J’invite les Ivoiriens au calme et surtout à la sérénité parce que Dieu est au contrôle. La Côte d’Ivoire reste une terre de paix. Mais cette paix, nous n’arriverons à la préserver qu’en nous considérant comme les enfants d’une même patrie. Restons à l’écoute du Président Laurent Gbagbo. Ce n’est pas son fauteuil qui est en jeu. C’est notre souveraineté qui est attaquée. Il a déjà tendu la main à l’opposition. Celle-ci doit prendre la pleine mesure de la situation et jouer elle aussi sa partition pour que nous retrouvions la paix.
Les élections ont eu lieu en 2010, et nous sommes aujourd’hui en 2011. Pensez-vous que cette crise s’installera dans la durée ?
Cela dépendra de nos capacités respectives à comprendre que personne ne règlera nos problèmes à notre place. La question que vous me posez me permet de rebondir sur la nouvelle année qui arrive. Mais avant, je voudrais exprimer toute ma compassion aux familles endeuillées par cette nouvelle crise.
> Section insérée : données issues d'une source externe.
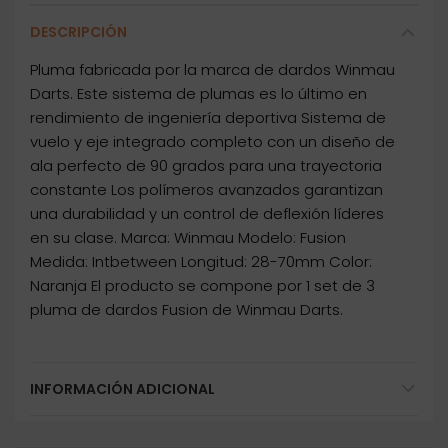
DESCRIPCIÓN
Pluma fabricada por la marca de dardos Winmau
Darts. Este sistema de plumas es lo último en
rendimiento de ingeniería deportiva Sistema de
vuelo y eje integrado completo con un diseño de
ala perfecto de 90 grados para una trayectoria
constante Los polímeros avanzados garantizan
una durabilidad y un control de deflexión líderes
en su clase. Marca: Winmau Modelo: Fusion
Medida: Intbetween Longitud: 28-70mm Color:
Naranja El producto se compone por 1 set de 3
pluma de dardos Fusion de Winmau Darts.
INFORMACIÓN ADICIONAL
Je m’associe à tous ceux qui pour avoir placé un espoir en cette élection comme sortie de crise, sont aujourd’hui meurtris et attristés par tout ce qui se passe. A tous ceux-là, j’aimerais dire que demain sera meilleur, parce qu’il faut que demain soit meilleur. Je voudrais donc souhaiter une bonne et heureuse année à tous les Ivoiriens (…) Je l’ai dit et je le répète aucun pays n’a pu véritablement se consacrer à son développement sans avoir gagné le combat de la liberté. 2011 nous y aidera, parce que notre génération doit pouvoir mener le combat de son époque : celui de la liberté, condition sine qu non du
développement. A toutes et à tous, je souhaite une bonne et heureuse année 2011.